Solid-state structure of 2. Ellipsoids are shown at 50% probability levels. Pink, gray, blue, and forest green ellipsoids represent B, C, N, and Zn atoms, respectively. Hydrogen atoms are omitted for clarity. The terminal butyl group in 2 is disordered over three positions, and the C atoms in this group were refined with isotropic thermal parameters.

Figure 3.

Side (left) and top (right) views of solid-state structure of 3. Ellipsoids are shown at 50% probability levels. White, pink, gray, blue, yellow, and forest green ellipsoids represent H, B, C, N, S and Zn atoms, respectively.

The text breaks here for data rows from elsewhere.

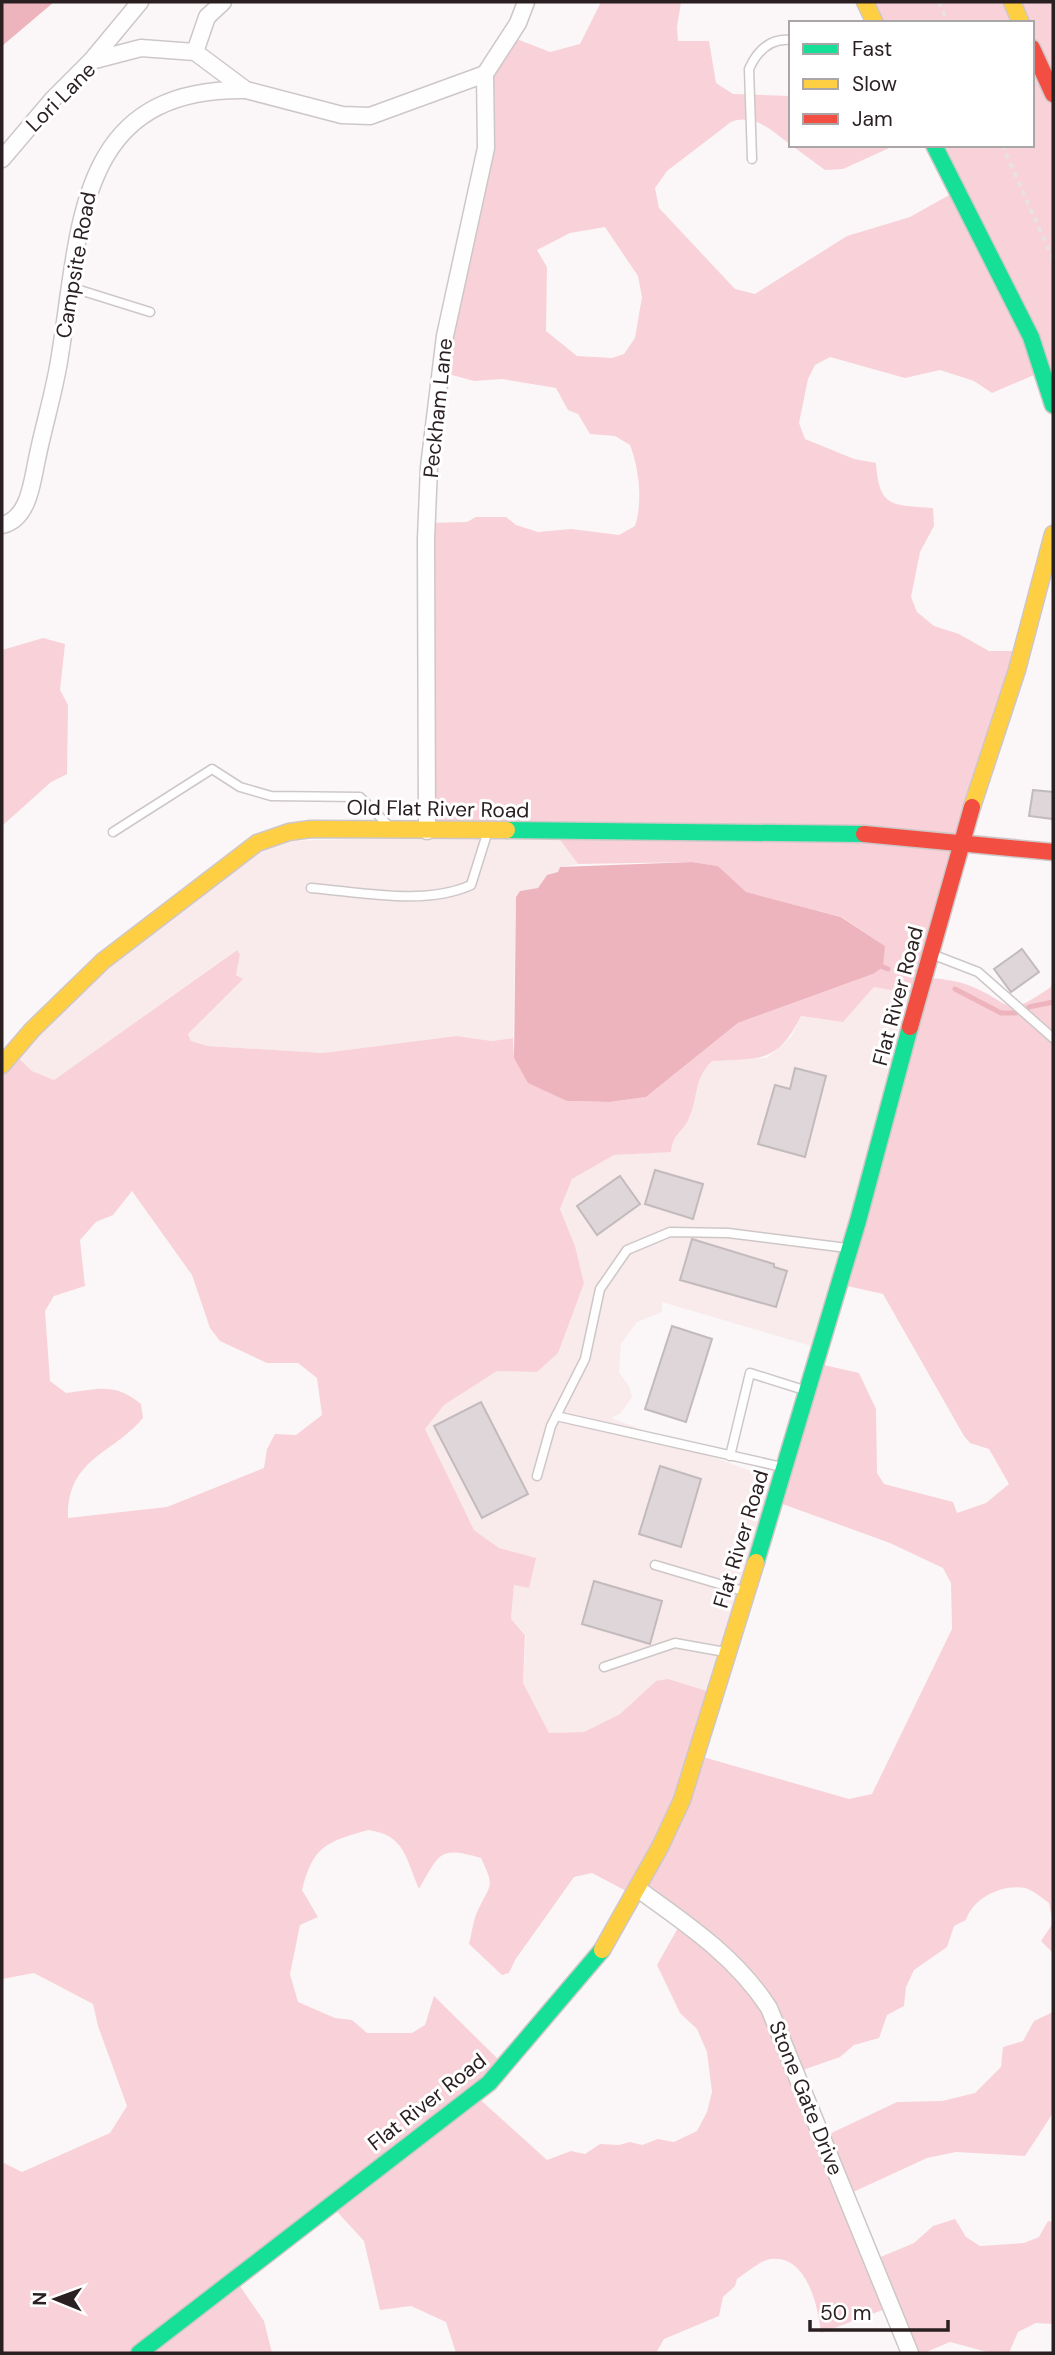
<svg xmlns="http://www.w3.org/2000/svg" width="1055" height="2355" viewBox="0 0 1055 2355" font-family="'DM Sans',sans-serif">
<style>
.built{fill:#f9eaec}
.forest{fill:#f8d2d8;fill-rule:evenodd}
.water{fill:#eeb4be}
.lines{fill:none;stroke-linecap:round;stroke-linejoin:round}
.stream{stroke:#eeb4be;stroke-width:5}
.building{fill:#ded6d8;stroke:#c2babc;stroke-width:2}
.lane-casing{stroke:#cec7c8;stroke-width:11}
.street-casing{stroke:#cec7c8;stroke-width:19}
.fast-casing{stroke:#cec7c8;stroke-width:19}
.slow-casing{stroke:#cec7c8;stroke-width:19}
.jam-casing{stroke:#cec7c8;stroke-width:19}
.path{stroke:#e6e3e4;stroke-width:3.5;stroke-dasharray:5 5;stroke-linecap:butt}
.lane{stroke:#fefefe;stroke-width:8}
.street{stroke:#fefefe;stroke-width:16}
.fast{stroke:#16e098;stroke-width:16}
.slow{stroke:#ffcf43;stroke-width:16}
.jam{stroke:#f24e42;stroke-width:16}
.labels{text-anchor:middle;stroke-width:6;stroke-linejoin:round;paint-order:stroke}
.street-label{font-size:21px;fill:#2a1f21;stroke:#fff}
</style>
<rect width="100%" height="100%" fill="#fbf7f8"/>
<g class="built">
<path d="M555 833 578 864 561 867 558 872 547 875 538 888 520 891 516 897 513 1038 492 1041 455 1036 323 1053 208 1046 191 1041 188 1034 242 979 236 975 240 956 236 950 54 1080 32 1071 12 1052 256 842Z"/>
<path d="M874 987 917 995 818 1348 662 1302V1312L637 1322 621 1344 619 1372 630 1388 632 1397 620 1414 611 1418 779 1482 713 1693 656 1681 620 1714 584 1732 548 1733 523 1683 526 1635 511 1619 514 1585 499 1548 474 1530 425 1429 444 1405 497 1371 537 1372 584 1283 575 1246 560 1209 572 1179 614 1155 671 1151 673 1137 689 1119 700 1073 712 1061 767 1058 791 1037 801 1016 843 1022Z"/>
</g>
<g class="forest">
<path d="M601 2H681L677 27 678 41H709L716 83 733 94 791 96V145C772 131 755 113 731 122L667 171 655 188 659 208 735 289 755 294 847 236 910 217 951 194 933 145H1032V23H874L864 2H1053V406L1041 372 992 393 974 381 940 370 905 378 830 357 815 365 808 379 799 423 805 439 854 459 876 463C879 508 892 505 933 508L934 526 920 552 911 597 917 612 934 626 959 634 989 651H1014L925 977C939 979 955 980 968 985 1015 1003 1001 1021 1051 987L1053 977V1953L1041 1941 1053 1923 1049 1903C1042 1898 1033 1890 1025 1888 1002 1884 973 1898 966 1920L954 1926 947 1947 914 1970 906 1987 904 2006 887 2015 879 2038 854 2045 840 2057 800 2071 823 2137 897 2102 942 2101 975 2093 1001 2067 1003 2047 1023 2041 1034 2021 1053 2012V2113L1025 2156 956 2152 927 2158 851 2193 871 2261 914 2243 933 2226 955 2219 966 2237 980 2246 1024 2243 1039 2237 1048 2221 1053 2222V2324L1036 2323 1018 2332 1009 2353H991L950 2342 924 2353H908L888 2308 821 2333C818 2306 807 2254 770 2259 760 2261 746 2273 737 2279L735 2286 723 2297 719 2316 664 2339 656 2353H456L446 2322 411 2306 380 2310 364 2241 330 2204 235 2279 264 2321 272 2353H2V2162L22 2172 110 2133 127 2106 98 2026 93 2004 34 1973 2 1979V1062L12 1052 32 1071 54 1080 237 950 240 955 236 975 243 979 188 1034 191 1041 208 1046 323 1053 456 1036 492 1041 513 1038 514 1058 567 1101 610 1102 646 1097 738 1023 873 974 885 946 842 917 745 892 718 866 692 862 578 864 555 833 425 828 428 523 467 522 476 517H506L516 525 538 532 571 529 619 535 635 526C643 501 639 469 630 445L615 436 590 434 578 414 568 410 556 388 502 379 474 381 441 372 483 157V75L509 36 550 52 580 44ZM605 227 638 276 642 297 635 338 624 354 612 358 577 356 546 331 547 267 537 250 570 233ZM874 987 917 995 838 1284 883 1294 964 1436 970 1443 989 1449 1009 1484 986 1503 957 1513 953 1502 884 1484 877 1473 876 1409 859 1373 815 1363 777 1502 890 1543 943 1568 951 1583 952 1629 872 1794 849 1799 696 1755 713 1693 668 1679 656 1681 620 1714 584 1732 549 1733 523 1683 525 1635 511 1619 514 1585 529 1588 536 1558 499 1548 474 1530 425 1429 444 1405 497 1371 537 1372 558 1353 584 1283 575 1246 560 1209 572 1179 614 1155 671 1152C673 1132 683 1133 689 1118 699 1095 693 1080 712 1061 760 1058 777 1064 801 1016L843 1022ZM132 1191 192 1275 210 1328 220 1341 267 1363H298L317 1378 322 1415 296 1435 275 1434 267 1449 264 1468 167 1507 68 1518C67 1458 112 1455 143 1418L141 1404C115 1382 98 1389 66 1393L50 1381 45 1311 54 1296 85 1286 80 1240 96 1222 113 1215ZM368 1830C405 1835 405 1857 419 1889 440 1853 439 1846 481 1858 495 1888 491 1883 478 1910 473 1920 472 1933 469 1944L502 1975 509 1973 515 1960 574 1877 592 1873 628 1892 679 1926 657 1965 680 2013 697 2029 707 2052 712 2092 707 2112 697 2131 674 2142 658 2139 642 2145 630 2142 619 2145 600 2144 585 2154 571 2151 547 2160 475 2095 501 2062 434 1996 425 2025 412 2033H367L352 2020 335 2018 298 2002 290 1974 300 1925 318 1917 302 1890C313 1846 326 1842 368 1830Z"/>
<path d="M791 145H896L843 169 825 170Z"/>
<path d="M43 638 65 644 60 690 68 705 67 774 51 782 2 826V650Z"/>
</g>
<g class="water">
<path d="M2 2H54L2 46Z"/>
<path d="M692 862 718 866 746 892 841 917 885 946 883 967 873 974 738 1023 646 1097 610 1102 567 1101 528 1083 514 1058 516 897 520 891 538 888 547 875 558 872 560 867Z"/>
</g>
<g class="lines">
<g class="stream">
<path d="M883 967 888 969"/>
<path d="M955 989 1001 1013H1016"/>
<path d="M1029 1007 1053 1002"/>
</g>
</g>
<g class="building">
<path d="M1033 790 1053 792V819L1029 816Z"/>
<path d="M1022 949 1039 972 1011 992 994 969Z"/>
<path d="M795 1068 826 1076 805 1157 758 1144 775 1085 790 1089Z"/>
<path d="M655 1170 703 1184 693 1219 645 1204Z"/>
<path d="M620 1176 640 1204 597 1235 577 1206Z"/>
<path d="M692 1239 774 1264V1267L787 1271 776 1307 680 1280Z"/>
<path d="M672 1326 712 1339 686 1422 645 1409Z"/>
<path d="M481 1402 528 1494 482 1518 434 1426Z"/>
<path d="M660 1466 701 1479 681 1547 639 1534Z"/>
<path d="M594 1581 662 1601 650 1644 582 1624Z"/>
</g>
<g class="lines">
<defs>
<g id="lane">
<path d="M752 159 749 69C757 51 770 38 791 40"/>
<path d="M70 287 150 312"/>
<path d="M113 832 212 769 240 787 271 796 360 797 388 825"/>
<path d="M311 888C361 892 425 906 471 885L487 834"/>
<path d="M934 955 978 972 1053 1038"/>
<path d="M556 1416 782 1467"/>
<path d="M730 1456 750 1373 804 1390"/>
<path d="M537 1476 551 1426 585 1359 600 1289 627 1250 670 1232 728 1233 847 1248"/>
<path d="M655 1565 743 1591"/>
<path d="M604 1667 675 1643 725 1652"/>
</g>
<g id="street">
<path d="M195 52 207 17 223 2"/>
<path d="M91 61 140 2"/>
<path d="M2 159 53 99 91 61 141 48 195 52 246 90 342 115 370 116 485 74"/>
<path d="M2 525C29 519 32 482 37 459 44 424 55 390 60 355 81 228 75 87 246 90"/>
<path d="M427 831 426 539 429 467 445 336 486 148 485 74 518 23 526 2"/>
<path d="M638 1889C687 1924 736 1957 769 2008L910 2353"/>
</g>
<g id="fast">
<path d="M934 145 1031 337 1053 405"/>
<path d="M507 830 864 834"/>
<path d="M756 1562 858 1221 910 1027"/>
<path d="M139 2353 489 2083 602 1950"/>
</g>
<g id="slow">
<path d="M865 2 875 23"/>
<path d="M1012 2 1021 23"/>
<path d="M972 807 1017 670 1053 534"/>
<path d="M2 1065 32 1030 103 961 257 843 289 832 311 829 507 830"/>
<path d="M602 1950 660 1847 682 1800 756 1562"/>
</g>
<g id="jam">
<path d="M1032 48 1053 94"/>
<path d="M864 834 1053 852"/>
<path d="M910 1027 972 807"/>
</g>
</defs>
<use href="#lane" class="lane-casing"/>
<use href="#street" class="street-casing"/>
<use href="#fast" class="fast-casing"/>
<use href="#slow" class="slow-casing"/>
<use href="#jam" class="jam-casing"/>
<g class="path">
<path d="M939 2 948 23"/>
<path d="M1002 145 1053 259"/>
</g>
<use href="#lane" class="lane"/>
<use href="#street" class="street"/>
<use href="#fast" class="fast"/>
<use href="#slow" class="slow"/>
<use href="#jam" class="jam"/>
</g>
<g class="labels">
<g class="street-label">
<text transform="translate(61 97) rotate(-45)" y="7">Lori Lane</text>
<text transform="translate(76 265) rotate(-80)" y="7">Campsite Road</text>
<text transform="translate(438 408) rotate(-84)" y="7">Peckham Lane</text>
<text transform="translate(438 809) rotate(1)" y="7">Old Flat River Road</text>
<text transform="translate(898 996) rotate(-75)" y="7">Flat River Road</text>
<text transform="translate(741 1539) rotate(-73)" y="7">Flat River Road</text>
<text transform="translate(806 2098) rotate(68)" y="7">Stone Gate Drive</text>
<text transform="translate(427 2102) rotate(-38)" y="7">Flat River Road</text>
</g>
</g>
<rect width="1055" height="2355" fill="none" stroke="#2a1f21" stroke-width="7"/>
<rect x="789" y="21" width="245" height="126" fill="#ffffff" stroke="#aaa5a6" stroke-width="2"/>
<rect x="803" y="44" width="35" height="10" fill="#16e098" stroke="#aaa5a6" stroke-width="2"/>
<text x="852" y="56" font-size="21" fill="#2a1f21">Fast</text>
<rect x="803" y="79" width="35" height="10" fill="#ffcf43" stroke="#aaa5a6" stroke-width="2"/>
<text x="852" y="91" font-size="21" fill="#2a1f21">Slow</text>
<rect x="803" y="114" width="35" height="10" fill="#f24e42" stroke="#aaa5a6" stroke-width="2"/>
<text x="852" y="126" font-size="21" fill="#2a1f21">Jam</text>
<g transform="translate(56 2299) rotate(271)" stroke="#ffffff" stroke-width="5" paint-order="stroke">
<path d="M0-5L12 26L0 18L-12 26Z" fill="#2a1f21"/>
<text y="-10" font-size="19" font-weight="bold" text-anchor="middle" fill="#2a1f21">N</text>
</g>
<path d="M810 2320v10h138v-10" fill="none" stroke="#2a1f21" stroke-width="3.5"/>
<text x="820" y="2320" font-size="21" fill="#2a1f21" stroke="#ffffff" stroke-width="5" paint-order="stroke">50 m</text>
</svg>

Hydrogen atoms, except Im-H, are omitted for clarity.

Scheme 1.

Synthesis of complexes 1, 2, and 3.

Table 1.

Selected bond distances and angles for 1, 2, and 3. For 1, X = Cl; for 2, X = C, and for 3, X = S.

	1	2	3
d(Zn-CIm1) (Å)	2.045(2)	2.160(2)	2.064(10)
d(Zn-CIm2) (Å)	2.075(2)	2.160(2)	2.083(9)
d(Zn-CIm3) (Å)	2.086(2)	2.093(2)	N/A
d(Zn–X) (Å)	2.2492(5)	2.050(3)	2.366(3), 2.360(3)

^aIn complex 3 there are two independent molecules in the asymmetric unit, and the values shown are the average of these two values.